Your assignment | The line with "camera: 115 degrees right, 5 degrees up", the line with "(791, 282) = (280, 305): vase -> none", and all lines between them in the material below: return these exactly, and no others.

Records |
· · · · · · ·
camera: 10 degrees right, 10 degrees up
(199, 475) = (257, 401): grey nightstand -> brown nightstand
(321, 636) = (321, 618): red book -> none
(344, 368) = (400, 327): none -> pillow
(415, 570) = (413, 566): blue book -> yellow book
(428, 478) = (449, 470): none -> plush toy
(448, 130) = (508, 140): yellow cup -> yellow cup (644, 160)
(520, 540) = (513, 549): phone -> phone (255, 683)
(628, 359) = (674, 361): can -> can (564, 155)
· · · · · · ·
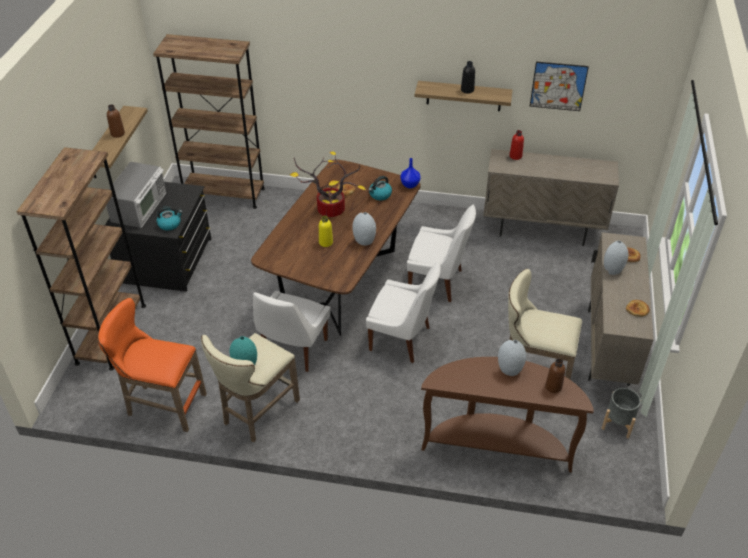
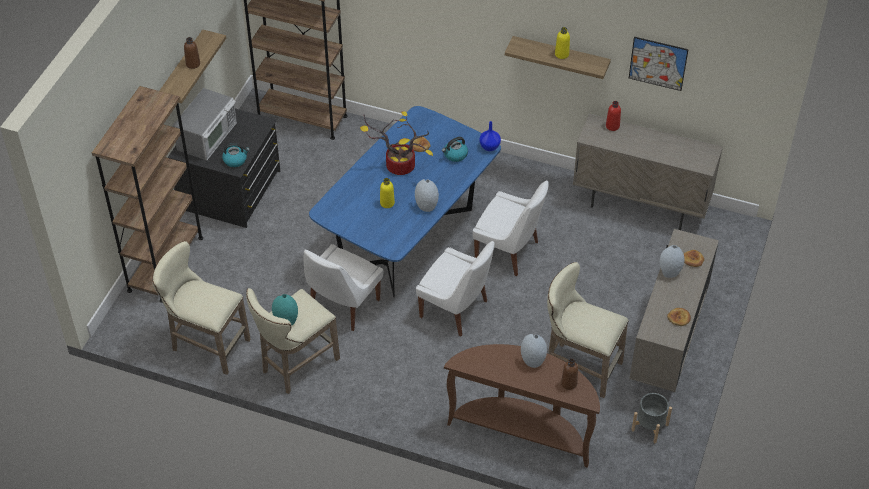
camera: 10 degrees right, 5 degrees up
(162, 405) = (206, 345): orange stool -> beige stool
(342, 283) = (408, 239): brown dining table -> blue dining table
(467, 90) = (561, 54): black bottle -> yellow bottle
· · · · · · ·
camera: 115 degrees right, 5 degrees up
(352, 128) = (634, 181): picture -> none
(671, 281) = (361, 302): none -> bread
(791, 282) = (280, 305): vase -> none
· · · · · · ·
Worked solution |
camera: 115 degrees right, 5 degrees up
(352, 128) = (634, 181): picture -> none
(671, 281) = (361, 302): none -> bread
(791, 282) = (280, 305): vase -> none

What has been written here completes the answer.